Records supplied START

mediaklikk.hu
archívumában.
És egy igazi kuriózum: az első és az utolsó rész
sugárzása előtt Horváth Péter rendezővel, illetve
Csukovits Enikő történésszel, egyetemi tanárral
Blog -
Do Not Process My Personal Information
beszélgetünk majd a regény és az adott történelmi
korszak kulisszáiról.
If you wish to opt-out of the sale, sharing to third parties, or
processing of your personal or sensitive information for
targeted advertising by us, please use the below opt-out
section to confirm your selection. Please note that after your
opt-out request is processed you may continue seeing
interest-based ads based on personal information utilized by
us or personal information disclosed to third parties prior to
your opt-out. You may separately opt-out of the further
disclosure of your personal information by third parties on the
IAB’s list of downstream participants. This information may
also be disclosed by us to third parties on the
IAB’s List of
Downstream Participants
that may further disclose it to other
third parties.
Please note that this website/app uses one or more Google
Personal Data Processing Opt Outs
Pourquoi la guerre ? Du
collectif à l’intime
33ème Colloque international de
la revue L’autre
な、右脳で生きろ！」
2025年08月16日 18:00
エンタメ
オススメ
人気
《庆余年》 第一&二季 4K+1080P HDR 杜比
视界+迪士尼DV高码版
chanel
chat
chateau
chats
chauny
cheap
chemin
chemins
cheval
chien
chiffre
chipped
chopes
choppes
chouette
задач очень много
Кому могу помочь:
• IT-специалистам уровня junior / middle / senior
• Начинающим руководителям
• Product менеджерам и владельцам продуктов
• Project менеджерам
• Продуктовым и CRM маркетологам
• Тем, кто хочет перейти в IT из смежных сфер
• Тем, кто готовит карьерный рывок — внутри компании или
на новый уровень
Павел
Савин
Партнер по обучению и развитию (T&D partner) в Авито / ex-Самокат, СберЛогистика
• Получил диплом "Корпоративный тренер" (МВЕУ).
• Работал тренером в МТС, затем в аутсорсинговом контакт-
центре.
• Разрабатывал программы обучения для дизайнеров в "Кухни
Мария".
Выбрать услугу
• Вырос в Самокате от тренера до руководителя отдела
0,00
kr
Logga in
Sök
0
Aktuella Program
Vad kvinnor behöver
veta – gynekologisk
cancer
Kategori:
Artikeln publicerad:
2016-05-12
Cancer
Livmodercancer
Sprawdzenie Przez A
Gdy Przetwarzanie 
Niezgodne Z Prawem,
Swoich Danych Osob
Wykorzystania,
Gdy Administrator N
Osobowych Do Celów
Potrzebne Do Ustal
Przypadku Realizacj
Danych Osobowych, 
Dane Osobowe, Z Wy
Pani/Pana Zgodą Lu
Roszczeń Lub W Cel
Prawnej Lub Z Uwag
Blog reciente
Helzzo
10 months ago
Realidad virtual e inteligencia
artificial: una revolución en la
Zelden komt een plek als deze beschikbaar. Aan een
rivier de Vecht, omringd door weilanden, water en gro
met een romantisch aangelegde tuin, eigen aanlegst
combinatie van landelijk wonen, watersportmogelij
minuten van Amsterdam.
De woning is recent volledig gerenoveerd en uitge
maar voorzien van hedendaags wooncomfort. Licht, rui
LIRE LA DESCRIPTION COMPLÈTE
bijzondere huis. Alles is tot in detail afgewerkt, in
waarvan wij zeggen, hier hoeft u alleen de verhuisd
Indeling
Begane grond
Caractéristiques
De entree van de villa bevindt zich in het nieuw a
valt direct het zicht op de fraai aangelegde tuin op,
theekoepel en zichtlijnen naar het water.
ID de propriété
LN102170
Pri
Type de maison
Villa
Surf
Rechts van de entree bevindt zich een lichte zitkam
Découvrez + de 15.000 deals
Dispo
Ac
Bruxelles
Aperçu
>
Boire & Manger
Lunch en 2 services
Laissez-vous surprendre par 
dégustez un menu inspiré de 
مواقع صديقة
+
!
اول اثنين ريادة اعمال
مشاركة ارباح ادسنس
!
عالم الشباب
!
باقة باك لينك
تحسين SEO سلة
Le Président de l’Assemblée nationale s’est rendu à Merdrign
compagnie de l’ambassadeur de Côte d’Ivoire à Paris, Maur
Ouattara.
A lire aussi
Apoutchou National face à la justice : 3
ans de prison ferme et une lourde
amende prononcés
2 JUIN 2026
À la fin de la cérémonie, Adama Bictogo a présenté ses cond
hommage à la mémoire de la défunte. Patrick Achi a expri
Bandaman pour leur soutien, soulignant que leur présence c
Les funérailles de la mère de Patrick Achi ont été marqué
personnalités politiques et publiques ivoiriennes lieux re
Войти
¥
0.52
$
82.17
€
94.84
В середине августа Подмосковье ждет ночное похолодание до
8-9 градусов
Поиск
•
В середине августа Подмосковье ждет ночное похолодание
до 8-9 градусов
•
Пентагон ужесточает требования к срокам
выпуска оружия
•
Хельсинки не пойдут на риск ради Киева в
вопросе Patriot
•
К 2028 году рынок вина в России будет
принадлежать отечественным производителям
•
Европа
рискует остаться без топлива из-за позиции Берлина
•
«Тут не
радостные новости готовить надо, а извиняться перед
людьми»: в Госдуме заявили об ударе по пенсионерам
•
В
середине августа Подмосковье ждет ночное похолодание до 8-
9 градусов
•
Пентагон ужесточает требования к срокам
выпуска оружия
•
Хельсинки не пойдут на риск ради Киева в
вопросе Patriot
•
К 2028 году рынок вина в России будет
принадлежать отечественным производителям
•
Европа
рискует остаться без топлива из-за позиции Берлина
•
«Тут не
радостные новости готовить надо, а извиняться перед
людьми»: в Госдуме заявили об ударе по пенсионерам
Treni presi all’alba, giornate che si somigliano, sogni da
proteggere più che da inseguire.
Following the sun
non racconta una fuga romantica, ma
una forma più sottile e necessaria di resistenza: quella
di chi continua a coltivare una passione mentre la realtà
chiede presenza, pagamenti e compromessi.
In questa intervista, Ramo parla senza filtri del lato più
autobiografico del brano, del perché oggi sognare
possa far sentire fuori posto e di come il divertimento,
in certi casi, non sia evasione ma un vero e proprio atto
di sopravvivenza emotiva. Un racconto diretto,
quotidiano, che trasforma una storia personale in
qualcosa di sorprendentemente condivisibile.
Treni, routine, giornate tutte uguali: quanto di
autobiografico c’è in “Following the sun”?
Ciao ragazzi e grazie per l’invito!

Records supplied END

Problem to solve:
Can you rename "chateau" to "castle" throughout the data above and write it out again with everything else left as it is?

Exercise result:
mediaklikk.hu
archívumában.
És egy igazi kuriózum: az első és az utolsó rész
sugárzása előtt Horváth Péter rendezővel, illetve
Csukovits Enikő történésszel, egyetemi tanárral
Blog -
Do Not Process My Personal Information
beszélgetünk majd a regény és az adott történelmi
korszak kulisszáiról.
If you wish to opt-out of the sale, sharing to third parties, or
processing of your personal or sensitive information for
targeted advertising by us, please use the below opt-out
section to confirm your selection. Please note that after your
opt-out request is processed you may continue seeing
interest-based ads based on personal information utilized by
us or personal information disclosed to third parties prior to
your opt-out. You may separately opt-out of the further
disclosure of your personal information by third parties on the
IAB’s list of downstream participants. This information may
also be disclosed by us to third parties on the
IAB’s List of
Downstream Participants
that may further disclose it to other
third parties.
Please note that this website/app uses one or more Google
Personal Data Processing Opt Outs
Pourquoi la guerre ? Du
collectif à l’intime
33ème Colloque international de
la revue L’autre
な、右脳で生きろ！」
2025年08月16日 18:00
エンタメ
オススメ
人気
《庆余年》 第一&二季 4K+1080P HDR 杜比
视界+迪士尼DV高码版
chanel
chat
castle
chats
chauny
cheap
chemin
chemins
cheval
chien
chiffre
chipped
chopes
choppes
chouette
задач очень много
Кому могу помочь:
• IT-специалистам уровня junior / middle / senior
• Начинающим руководителям
• Product менеджерам и владельцам продуктов
• Project менеджерам
• Продуктовым и CRM маркетологам
• Тем, кто хочет перейти в IT из смежных сфер
• Тем, кто готовит карьерный рывок — внутри компании или
на новый уровень
Павел
Савин
Партнер по обучению и развитию (T&D partner) в Авито / ex-Самокат, СберЛогистика
• Получил диплом "Корпоративный тренер" (МВЕУ).
• Работал тренером в МТС, затем в аутсорсинговом контакт-
центре.
• Разрабатывал программы обучения для дизайнеров в "Кухни
Мария".
Выбрать услугу
• Вырос в Самокате от тренера до руководителя отдела
0,00
kr
Logga in
Sök
0
Aktuella Program
Vad kvinnor behöver
veta – gynekologisk
cancer
Kategori:
Artikeln publicerad:
2016-05-12
Cancer
Livmodercancer
Sprawdzenie Przez A
Gdy Przetwarzanie 
Niezgodne Z Prawem,
Swoich Danych Osob
Wykorzystania,
Gdy Administrator N
Osobowych Do Celów
Potrzebne Do Ustal
Przypadku Realizacj
Danych Osobowych, 
Dane Osobowe, Z Wy
Pani/Pana Zgodą Lu
Roszczeń Lub W Cel
Prawnej Lub Z Uwag
Blog reciente
Helzzo
10 months ago
Realidad virtual e inteligencia
artificial: una revolución en la
Zelden komt een plek als deze beschikbaar. Aan een
rivier de Vecht, omringd door weilanden, water en gro
met een romantisch aangelegde tuin, eigen aanlegst
combinatie van landelijk wonen, watersportmogelij
minuten van Amsterdam.
De woning is recent volledig gerenoveerd en uitge
maar voorzien van hedendaags wooncomfort. Licht, rui
LIRE LA DESCRIPTION COMPLÈTE
bijzondere huis. Alles is tot in detail afgewerkt, in
waarvan wij zeggen, hier hoeft u alleen de verhuisd
Indeling
Begane grond
Caractéristiques
De entree van de villa bevindt zich in het nieuw a
valt direct het zicht op de fraai aangelegde tuin op,
theekoepel en zichtlijnen naar het water.
ID de propriété
LN102170
Pri
Type de maison
Villa
Surf
Rechts van de entree bevindt zich een lichte zitkam
Découvrez + de 15.000 deals
Dispo
Ac
Bruxelles
Aperçu
>
Boire & Manger
Lunch en 2 services
Laissez-vous surprendre par 
dégustez un menu inspiré de 
مواقع صديقة
+
!
اول اثنين ريادة اعمال
مشاركة ارباح ادسنس
!
عالم الشباب
!
باقة باك لينك
تحسين SEO سلة
Le Président de l’Assemblée nationale s’est rendu à Merdrign
compagnie de l’ambassadeur de Côte d’Ivoire à Paris, Maur
Ouattara.
A lire aussi
Apoutchou National face à la justice : 3
ans de prison ferme et une lourde
amende prononcés
2 JUIN 2026
À la fin de la cérémonie, Adama Bictogo a présenté ses cond
hommage à la mémoire de la défunte. Patrick Achi a expri
Bandaman pour leur soutien, soulignant que leur présence c
Les funérailles de la mère de Patrick Achi ont été marqué
personnalités politiques et publiques ivoiriennes lieux re
Войти
¥
0.52
$
82.17
€
94.84
В середине августа Подмосковье ждет ночное похолодание до
8-9 градусов
Поиск
•
В середине августа Подмосковье ждет ночное похолодание
до 8-9 градусов
•
Пентагон ужесточает требования к срокам
выпуска оружия
•
Хельсинки не пойдут на риск ради Киева в
вопросе Patriot
•
К 2028 году рынок вина в России будет
принадлежать отечественным производителям
•
Европа
рискует остаться без топлива из-за позиции Берлина
•
«Тут не
радостные новости готовить надо, а извиняться перед
людьми»: в Госдуме заявили об ударе по пенсионерам
•
В
середине августа Подмосковье ждет ночное похолодание до 8-
9 градусов
•
Пентагон ужесточает требования к срокам
выпуска оружия
•
Хельсинки не пойдут на риск ради Киева в
вопросе Patriot
•
К 2028 году рынок вина в России будет
принадлежать отечественным производителям
•
Европа
рискует остаться без топлива из-за позиции Берлина
•
«Тут не
радостные новости готовить надо, а извиняться перед
людьми»: в Госдуме заявили об ударе по пенсионерам
Treni presi all’alba, giornate che si somigliano, sogni da
proteggere più che da inseguire.
Following the sun
non racconta una fuga romantica, ma
una forma più sottile e necessaria di resistenza: quella
di chi continua a coltivare una passione mentre la realtà
chiede presenza, pagamenti e compromessi.
In questa intervista, Ramo parla senza filtri del lato più
autobiografico del brano, del perché oggi sognare
possa far sentire fuori posto e di come il divertimento,
in certi casi, non sia evasione ma un vero e proprio atto
di sopravvivenza emotiva. Un racconto diretto,
quotidiano, che trasforma una storia personale in
qualcosa di sorprendentemente condivisibile.
Treni, routine, giornate tutte uguali: quanto di
autobiografico c’è in “Following the sun”?
Ciao ragazzi e grazie per l’invito!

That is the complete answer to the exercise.